▶ **Requirement**
Search the material below for the word "views" and copy every line in which it occurs.

▶ **Material to process**
* * *

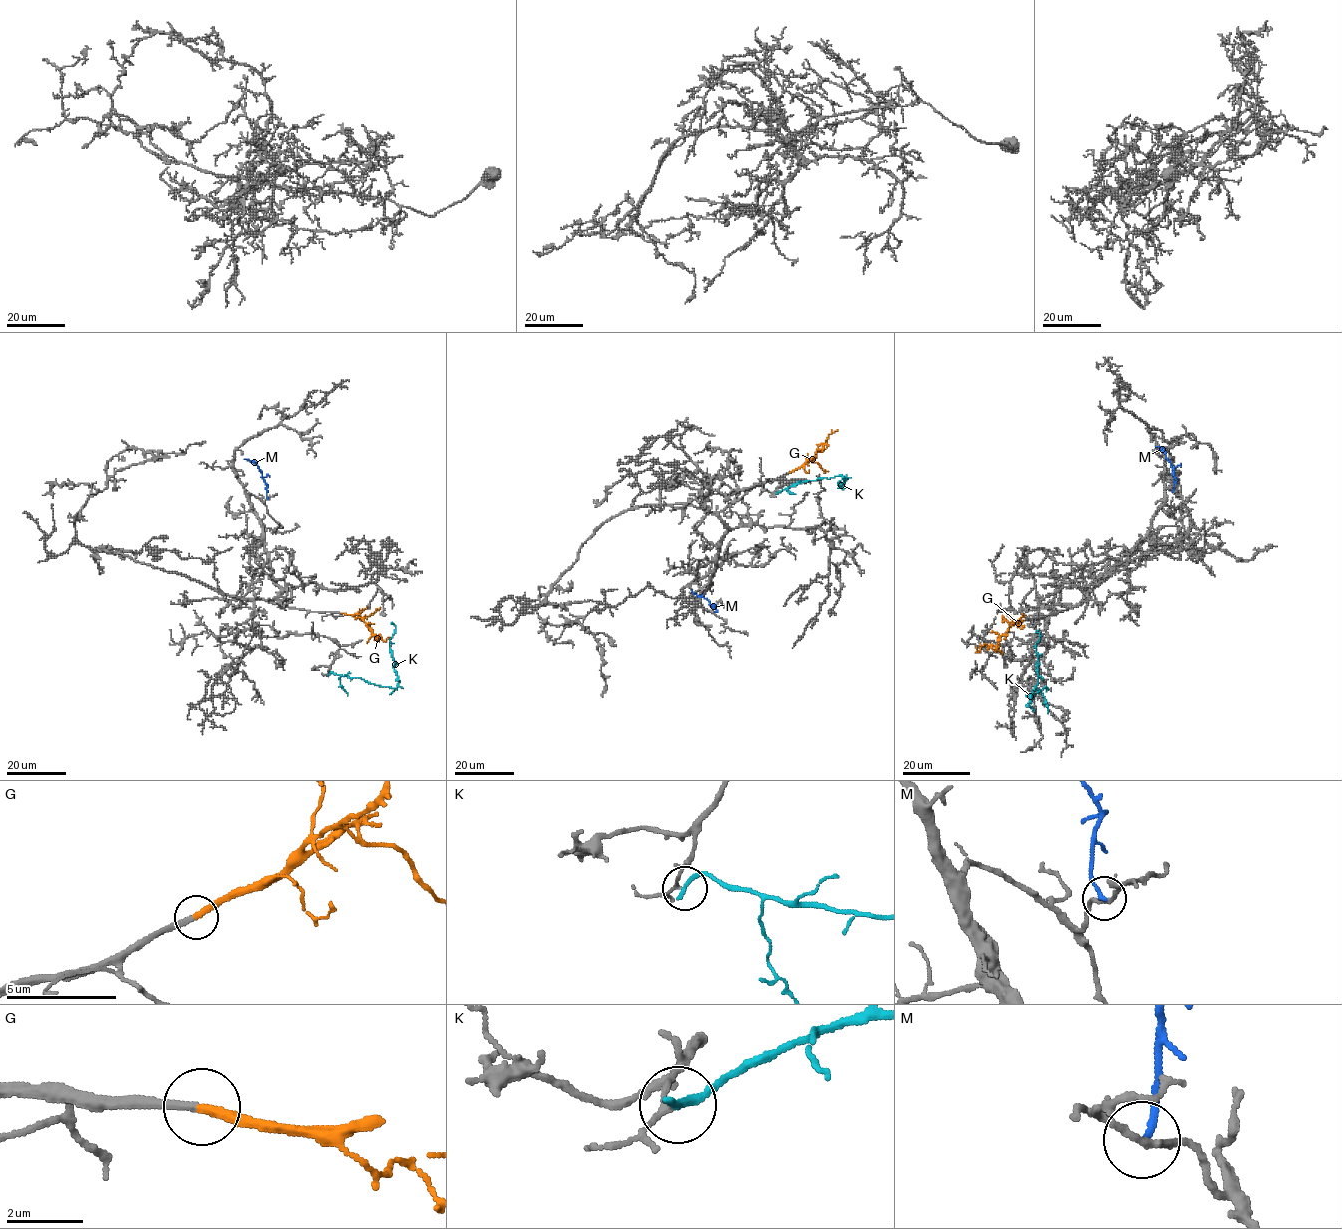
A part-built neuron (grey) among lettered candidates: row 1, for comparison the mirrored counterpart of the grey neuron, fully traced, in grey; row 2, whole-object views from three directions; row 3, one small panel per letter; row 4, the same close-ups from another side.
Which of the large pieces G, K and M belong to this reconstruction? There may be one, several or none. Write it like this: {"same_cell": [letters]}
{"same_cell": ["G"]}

* * *

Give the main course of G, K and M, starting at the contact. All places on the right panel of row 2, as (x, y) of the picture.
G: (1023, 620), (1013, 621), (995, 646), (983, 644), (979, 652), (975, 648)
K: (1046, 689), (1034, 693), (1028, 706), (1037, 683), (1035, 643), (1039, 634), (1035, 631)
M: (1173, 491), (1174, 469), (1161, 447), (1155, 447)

* * *

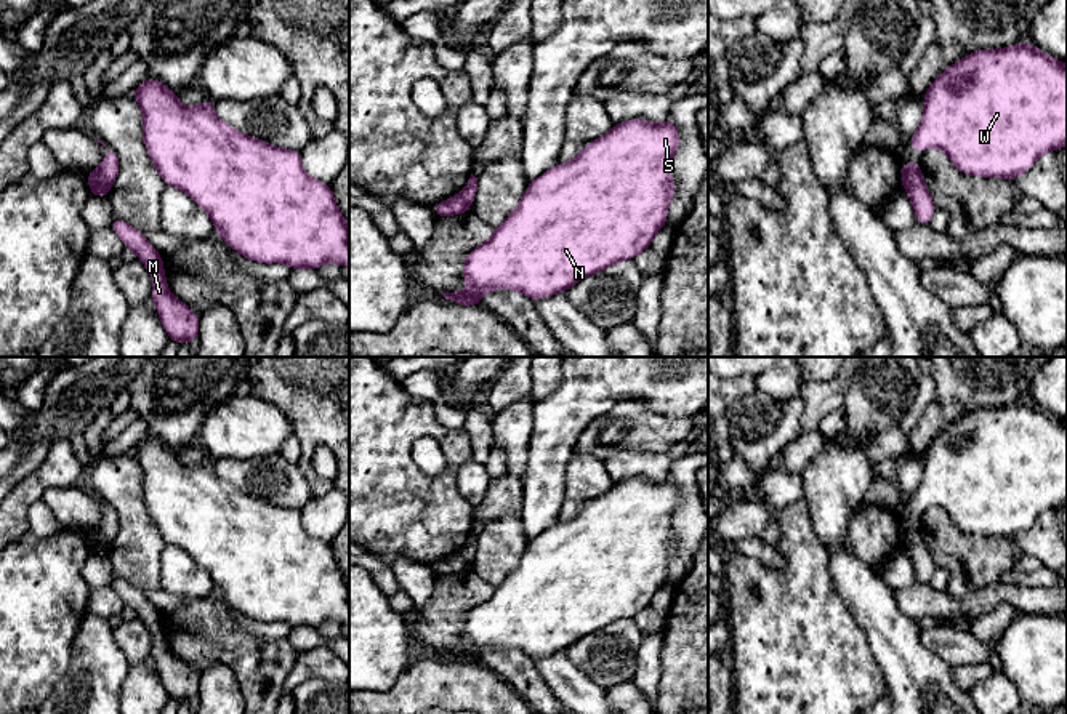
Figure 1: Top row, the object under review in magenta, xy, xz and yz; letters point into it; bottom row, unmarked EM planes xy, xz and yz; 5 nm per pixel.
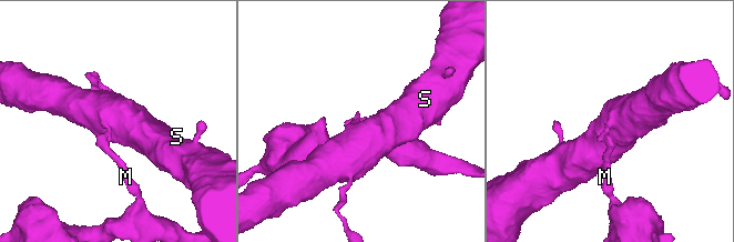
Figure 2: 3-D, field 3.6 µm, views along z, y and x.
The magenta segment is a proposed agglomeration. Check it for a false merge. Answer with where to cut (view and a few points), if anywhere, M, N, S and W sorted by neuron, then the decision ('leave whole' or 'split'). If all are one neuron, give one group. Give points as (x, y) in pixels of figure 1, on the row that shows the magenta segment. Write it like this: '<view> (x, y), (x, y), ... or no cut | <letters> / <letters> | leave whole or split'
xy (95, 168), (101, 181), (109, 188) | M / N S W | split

* * *

▶ **Task solution**
A part-built neuron (grey) among lettered candidates: row 1, for comparison the mirrored counterpart of the grey neuron, fully traced, in grey; row 2, whole-object views from three directions; row 3, one small panel per letter; row 4, the same close-ups from another side.
Figure 2: 3-D, field 3.6 µm, views along z, y and x.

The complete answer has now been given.